Youth without youth (the newest film by Coppola) is weird —almost (but not quite) as in David Lynch weird— but very interesting. Can’t explain exactly why, but I liked it a lot.
Yes, weird.
My external hard drive — the one where I keep my backups and my mp3 collection at home— seems to have gone meet the great HD in the sky.
I do have backups of the stuff I keep there (for the most part, at least), but it will be a pain to recover everything.
I’ve been meaning to get a full RAID solution for this stuff, but never quite liked what I found out there in the stores. Also, I want a stand-alone, one-box kind of thing. Which cannot be too noisy. (Oh and the RAID is meant to be for redundancy, not for extra capacity, this is a backup solution at heart, not a mega-disposable-disk, so RAID-0 solutions are not an option).
So now I’ll have to look at what’s available on the shelves and then carry on the recovery of my old stuff. Sucks!
The pre-wazup Google App Engine app is coming along nicely. I already have user management, along with user preferences storage and I hammered the python-twitter API in order to be able to call it from within the App Engine sandbox. This would be much faster for me, would I be able to do it in Perl, but still Python is proving to be… interesting.
Got a new Undercover Songs episode ready to post but haven’t gotten around to fetching all the links to all the bands and stuff. It will be posted soon, though. At least I hope so, the mp3 disk crash isn’t making this very easy… :-/
The summer concerts’ line-ups are beginning to stabilize. Apparently Paredes de Coura will be the place to be this year.
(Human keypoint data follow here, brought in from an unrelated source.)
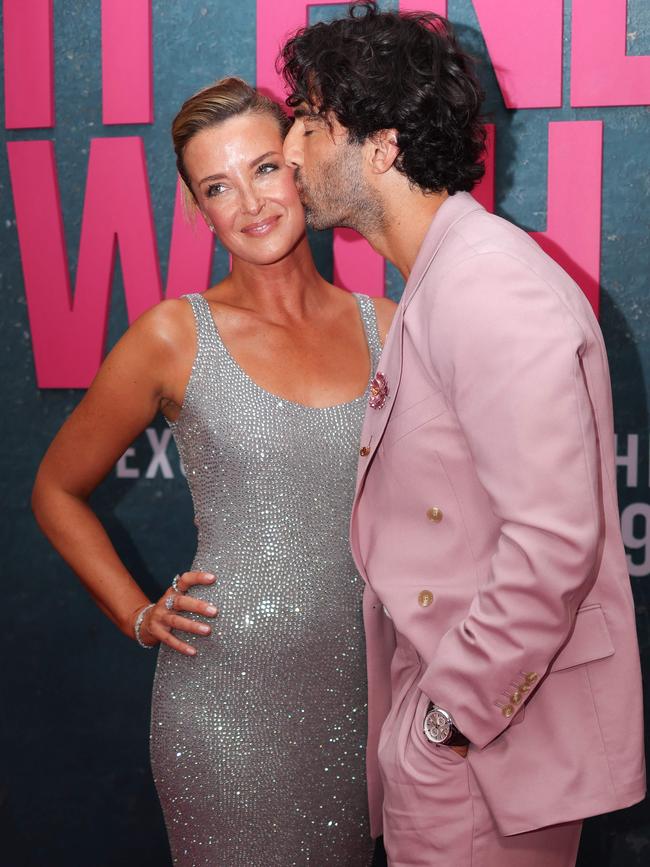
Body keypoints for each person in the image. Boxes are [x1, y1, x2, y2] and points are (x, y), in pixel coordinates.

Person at [280, 4, 646, 865]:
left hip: (489, 754)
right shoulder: (448, 278)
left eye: (310, 121)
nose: (290, 151)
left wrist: (447, 723)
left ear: (382, 146)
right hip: (475, 746)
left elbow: (554, 543)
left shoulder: (484, 286)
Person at [32, 76, 395, 866]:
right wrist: (136, 612)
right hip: (224, 711)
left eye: (264, 169)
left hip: (366, 703)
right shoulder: (173, 335)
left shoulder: (390, 326)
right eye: (218, 187)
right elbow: (55, 489)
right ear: (199, 210)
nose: (252, 203)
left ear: (300, 165)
“And you’re so far away from me…” :-)
In preparation for tackling Wazup, I started learning a little bit about Python (I know many people have said this already, but Dive Into Python is a really good book!) and I decided to try out a much smaller (and hopefully easier) app to begin with.
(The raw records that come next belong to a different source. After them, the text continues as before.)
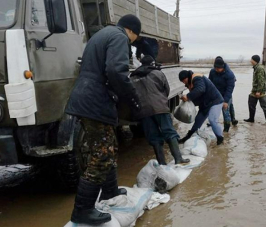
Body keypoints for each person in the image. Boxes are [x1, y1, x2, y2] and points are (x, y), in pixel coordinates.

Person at [65, 14, 142, 225]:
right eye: (135, 38)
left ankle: (109, 191)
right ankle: (82, 210)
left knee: (110, 146)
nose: (133, 43)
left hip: (88, 98)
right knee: (102, 155)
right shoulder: (120, 37)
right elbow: (116, 71)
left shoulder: (102, 34)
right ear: (132, 31)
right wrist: (133, 100)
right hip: (94, 102)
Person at [131, 55, 190, 165]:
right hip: (160, 108)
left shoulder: (132, 77)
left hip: (143, 111)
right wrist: (161, 101)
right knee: (169, 132)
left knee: (153, 137)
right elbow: (166, 90)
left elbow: (131, 94)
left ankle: (162, 164)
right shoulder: (157, 73)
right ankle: (178, 159)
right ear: (152, 63)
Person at [178, 70, 224, 145]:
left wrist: (188, 96)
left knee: (212, 120)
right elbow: (197, 96)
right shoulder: (190, 82)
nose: (184, 83)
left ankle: (220, 139)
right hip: (205, 103)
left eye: (184, 80)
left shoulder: (197, 78)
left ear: (187, 77)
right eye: (182, 81)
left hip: (215, 101)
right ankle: (188, 137)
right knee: (198, 120)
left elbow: (200, 90)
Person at [209, 56, 236, 132]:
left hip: (226, 95)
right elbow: (210, 83)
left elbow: (230, 88)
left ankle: (226, 130)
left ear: (223, 67)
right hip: (216, 95)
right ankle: (213, 123)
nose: (217, 70)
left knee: (226, 110)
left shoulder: (229, 74)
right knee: (213, 109)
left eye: (218, 68)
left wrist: (226, 101)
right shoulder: (212, 72)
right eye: (215, 68)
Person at [244, 55, 266, 124]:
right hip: (254, 90)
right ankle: (251, 119)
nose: (250, 61)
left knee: (264, 106)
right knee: (251, 102)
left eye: (251, 59)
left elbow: (261, 81)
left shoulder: (259, 68)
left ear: (254, 60)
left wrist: (259, 91)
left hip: (260, 91)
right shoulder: (256, 68)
So I began coding a little toy that does some stuff with my twitter friends list.
I’m using python-twitter and the app is coming along nicely, except…
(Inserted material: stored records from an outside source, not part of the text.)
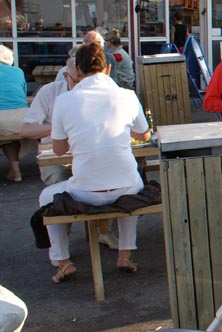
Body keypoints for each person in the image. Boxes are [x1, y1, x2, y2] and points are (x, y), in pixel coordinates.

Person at [40, 43, 150, 282]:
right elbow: (144, 135)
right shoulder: (127, 96)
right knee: (131, 184)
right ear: (108, 68)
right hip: (126, 187)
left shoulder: (65, 101)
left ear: (78, 71)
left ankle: (62, 260)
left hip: (86, 191)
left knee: (47, 196)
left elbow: (59, 150)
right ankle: (125, 253)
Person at [21, 46, 81, 185]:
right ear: (66, 76)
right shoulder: (49, 91)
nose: (81, 86)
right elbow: (26, 130)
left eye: (86, 80)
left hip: (86, 149)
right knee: (57, 179)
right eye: (77, 81)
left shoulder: (96, 91)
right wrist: (60, 128)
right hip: (53, 151)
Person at [0, 44, 28, 183]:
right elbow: (23, 93)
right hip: (22, 118)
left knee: (5, 130)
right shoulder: (18, 71)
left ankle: (15, 171)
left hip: (2, 119)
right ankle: (15, 170)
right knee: (9, 138)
Well, like I said earlier, I’m something of an old-hand at programming and my first instinct when learning a new language or tackling a new kind of problem is to first get it working on the command-line and then get the code to work on the web (or whatever happens to be my intended platform). Yes, and my IDE is vim OK?
So what’s the big deal, you may ask?
When I ported my app, which was running perfectly on the command-line, into the App Engine development platform it started bombing, complaining about not being able to get the current user.
Say what?? Well, one thing I’m more than used to is to debug stuff, even in languages I don’t master. And this was very easy to do actually, so I got to the point really fast: python-twitter assumes you’re running on a real machine and implements a caching mechanism that assumes you have such things as a tmp dir where you can store your temporary files.
The code was trying to determine who I was in order to find out where it should store it’s temporary cache files.
Of course in a sandboxed environment such as the App Engine, there is no such thing as disk-based storage (or even system users for that matter), so it was failing miserably.
Turns out that someone else had already been there and the way to work around this is to modify python-twitter and make it use App Engine’s own datastore for the caching. That is if I do think it needs caching at all, I’m still not too sure about that.
Oh well, my first project to “ease” myself \into the language and already I’m making changes to other people’s code…
It’s been fun, though, I must admit to that!